Alaska Air Shrugs off the Competition

Alaska Air has earned very high profit margins in recent years due to its good cost structure and strong position in most of the markets it serves. It holds a near-monopoly on flying within the state of Alaska, and a dominant market share for flights between Alaska and the rest of the U.S. It is also the leading carrier in the Pacific Northwest, operating hubs in Seattle and Portland.

Alaska Airlines is the leading carrier in Alaska and the Pacific Northwest (Photo: Alaska Air Group)

This year, other carriers are starting to intrude onto Alaska's territory: particularly Delta Air Lines , and to a lesser extent, JetBlue Airways and Virgin America. Not surprisingly, this has put downward pressure on fares.

However, Alaska has done an admirable job of maintaining its earnings power in 2013, despite the uptick in competition. This should give investors confidence that Alaska can manage future increases in competitors' capacity as well.

Competitive incursions
While Delta is Alaska's most important code-share partner, Delta's expansion in Seattle has been a mixed blessing. On the one hand, Delta's new international routes in Seattle rely upon passenger "feed" from Alaska, boosting demand for Alaska's domestic flights from Seattle. On the other hand, Delta has also started adding capacity in Seattle on routes that Alaska already serves.

This summer, the biggest effect was on the busy Seattle-Anchorage route. Alaska dominates that market, but Delta began new seasonal service this summer. The competition will heat up even more next year, as Delta is starting service from Seattle to San Francisco and adding more flights from Seattle to Los Angeles and Las Vegas (all routes that Alaska serves today).

Moreover, Delta is not the only airline increasing service in Alaska's core markets. JetBlue also introduced seasonal service between Seattle and Anchorage this year. JetBlue's new service operated from May until earlier this month. Whereas Delta had a clear strategic reason for serving that route -- it is building an international gateway in Seattle -- JetBlue is not a major player in either market. Presumably, that means JetBlue saw the high fares on the Seattle-Anchorage route as a growth opportunity.

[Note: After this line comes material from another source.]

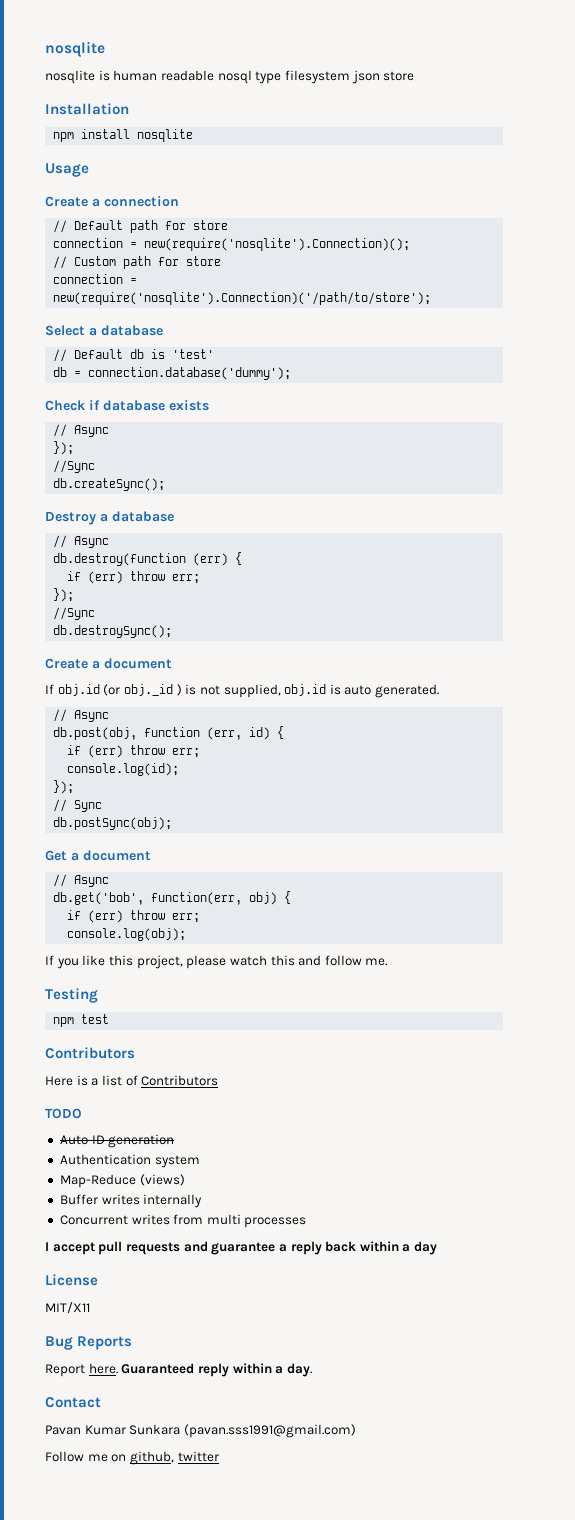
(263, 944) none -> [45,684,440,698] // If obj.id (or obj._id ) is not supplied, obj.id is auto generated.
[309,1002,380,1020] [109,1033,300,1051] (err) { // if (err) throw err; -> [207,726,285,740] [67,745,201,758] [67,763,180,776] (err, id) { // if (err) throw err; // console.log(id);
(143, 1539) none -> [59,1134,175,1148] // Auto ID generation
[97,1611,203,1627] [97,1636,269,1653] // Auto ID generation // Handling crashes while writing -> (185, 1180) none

Virgin America has also been growing in some of Alaska's West Coast markets. This summer, Virgin America added two flights a day between Alaska's Portland hub and San Francisco, although it simultaneously stopped flying the more competitive Portland-Los Angeles route. Virgin America also began flying between San Jose and Los Angeles this spring, competing with Alaska and several other major carriers.

Overcoming adversity
These increases in competitive capacity have had a clear impact on Alaska's results this year. In the spring, the company experienced a 10% decline in yield (a measure of the average airfare) on long-haul flights to the state of Alaska. This was one of the most important factors contributing to a 3.8% decline in Alaska's Q2 unit revenue. However, through good cost management, Alaska was able to limit its year-over-year profit decline to 5%.

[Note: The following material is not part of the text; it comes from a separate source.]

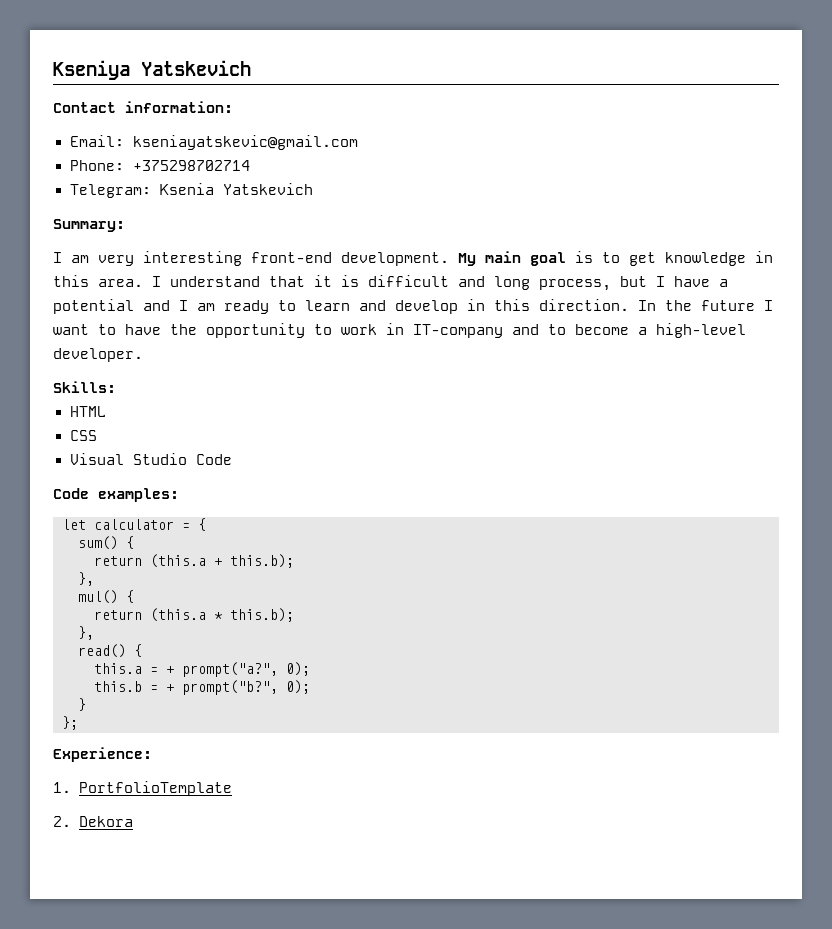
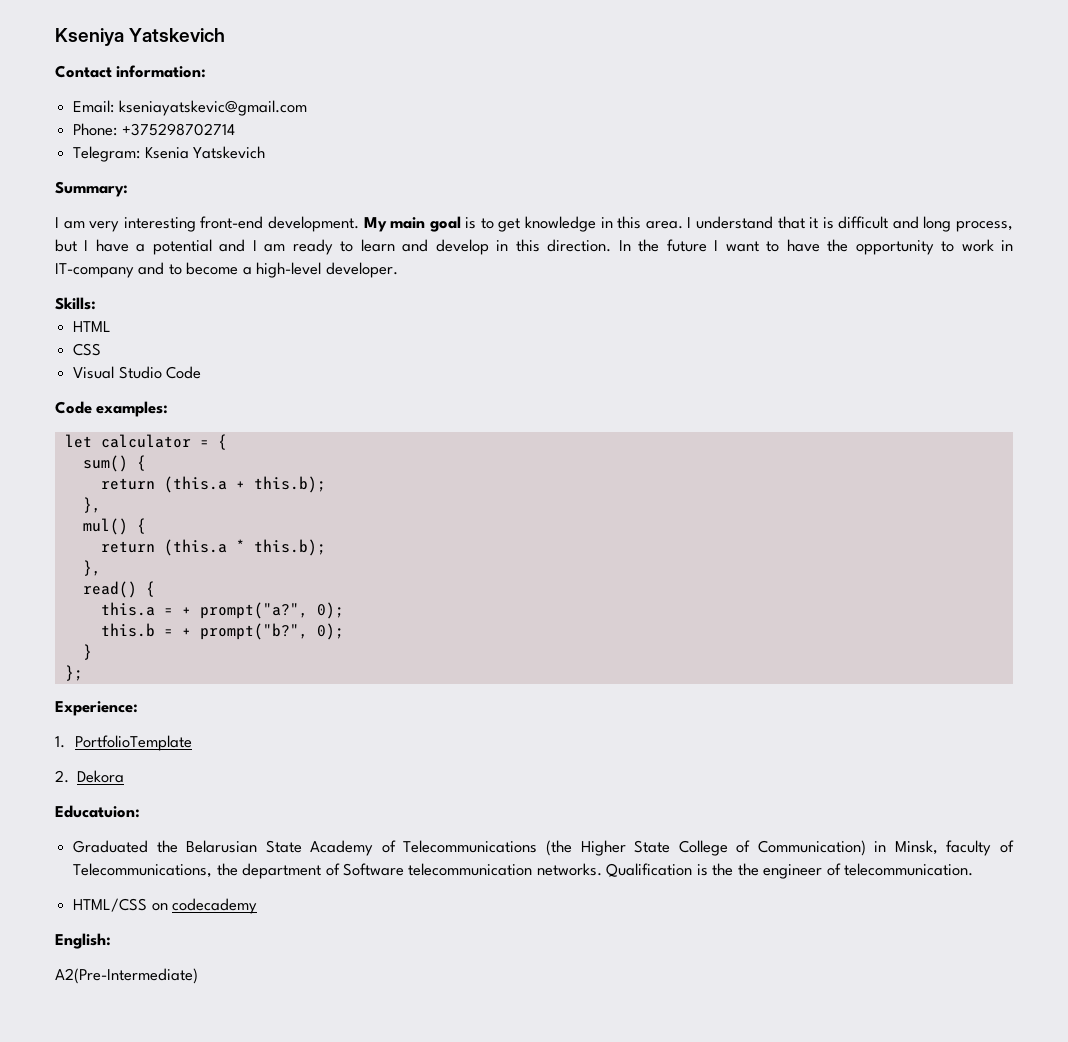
(133, 821) none -> [55,805,140,818] [73,840,1015,856] [73,863,974,879] [73,898,258,914] [55,933,111,949] [55,968,198,984] // Educatuion: // Graduated the Belarusian State Academy of Telecommunications (the Higher State College of Communication) in Minsk, faculty of Telecommunications, the department of Software telecommunication networks. Qualification is the the engineer of telecommunication. // HTML/CSS on codecademy // English: // A2(Pre-Intermediate)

If anything, these pressures increased in Q3, as most of the capacity increases began midway in the second quarter. In fact, Alaska reported last week that yields on the long-haul routes to Alaska declined 15% during the quarter. The company also faced pressure on many of its north-south routes along the West Coast.

However, this was offset by strong performance elsewhere in Alaska's network. Unit revenue improved significantly on flights to Hawaii, as Alaska and some of its competitors cut back on capacity. (For comparison, Hawaiian Holdings reported a 10% increase in unit revenue on flights between Hawaii and the mainland U.S. for Q3.) As a result, Alaska's passenger unit revenue declined just 1.2% in Q3. Nevertheless, Alaska grew adjusted profit by $7 million year over year.

Looking ahead
Despite all of the competitive pressures it has faced this year, Alaska Air has actually grown the bottom line by $21 million year to date, while restarting its dividend and continuing to shrink its share count through share buybacks.

Therefore while Alaska faces continued capacity pressure in many of its core markets, investors shouldn't worry too much. Indeed, Alaska is implementing a variety of revenue and cost initiatives over the next year, such as adding a row of seats to most of its planes, increasing its bag fees and change fees, and renegotiating its lease at Sea-Tac Airport. These should allow it to offset any negative impact from Delta's continued growth in Seattle.